Prelogar cited the Supreme Court's 2014 decision in Abramski v. United States, which held that the Gun Control Act's statutorily ambiguous provisions should be interpreted in ways that do not circumvent its purpose of regulating access to firearms. In his opposing argument, Peter A. Patterson rebutted that Congress' decision to not regulate the secondary market of resold firearms, despite its larger role in criminals acquiring weapons, makes that case's anti-circumvention principle an insufficient defense for this regulation on weapon parts kits.

Patterson advocated for returning to the ATF's prior "critical machining test", which evaluates whether the purchaser must use tools to further modify the frame or receiver before it becomes usable in a firearm. However, most of the justices explicitly rejected this proposal on the basis that agencies are not required to adopt de minimis regulatory interpretations of statutes. In response to questioning on the appeal of weapon parts sold one drilling hole away from assembling a firearm, Patterson claimed that requiring the purchaser to use tools catered to a hobbyist market, which Prelogar rejected because the marketing for these products has focused on their untraceability.

Justice Ketanji Brown Jackson noted that in applying the Supreme Court's 2024 decision in Loper Bright Enterprises v. Raimondo, which ended Chevron deference to agency interpretations of statutes, courts should only judge whether the agency has acted within its statutory authority, not whether the regulation's scope matches the judge's statutory interpretation.

=== Decision ===
In a majority opinion written by Associate Justice Neil Gorsuch, the Supreme Court ruled that the ATF's 2021 regulations were not facially inconsistent with the Gun Control Act, remanding the case to the Fifth Circuit for further proceedings. Under a facial challenge, the plaintiffs needed to prove that the regulations would be inconsistent with the statute in all applications, whereas Gorsuch considered Polymer80's kits comparable to the starting pistols explicitly covered as weapons under the statute. Gorsuch similarly deemed the Gun Control Act's use of "frame" and "receiver" as referring to some unfinished products, given that the ATF had regulated some unfinished frames and receivers in prior decades.

==== Concurrences ====
Associate Justices Sonia Sotomayor, Brett Kavanaugh, and Ketanji Brown Jackson filed concurring opinions.
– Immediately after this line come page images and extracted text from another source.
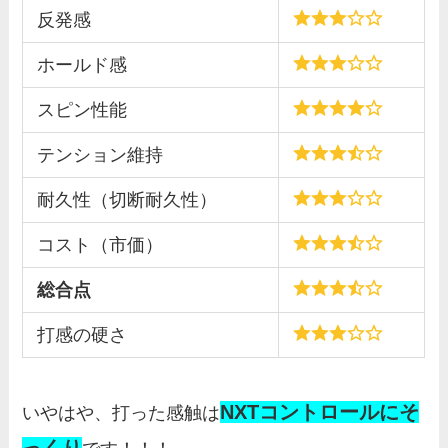
反発感
ホールド感
スピン性能
テンション維持
耐久性（切断耐久性）
コスト（市価）
総合点
打感の硬さ
NXTコントロールにそ
いやはや、打った感触は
Kavanaugh advised the federal government to not charge those unaware that a weapon parts kit must be sold with a background check, while Sotomayor's concurrence considered such mens rea concerns negligible because firearm manufacturers regularly submit their products to the ATF for clarification on whether they are covered entities.

==== Dissents ====
Associate Justices Clarence Thomas and Samuel Alito filed dissenting opinions. Thomas argued that whereas the Federal Firearms Act of 1938 explicitly covered weapon parts, the wording of the Gun Control Act of 1968 did not. Furthermore, Thomas opined that whereas United States v. Salerno required facial challenges against a statute to prove that all applications would be unconstitutional, facial challenges against a regulatory definition should only involve comparison against the statutory text. Alito reiterated the latter point, claiming that facial challenges should be easier to mount against agencies than legislatures because only the latter are mentioned in the Constitution.

=== Subsequent developments ===
On remand the case continued as Defense Distributed v. Blanche (2026).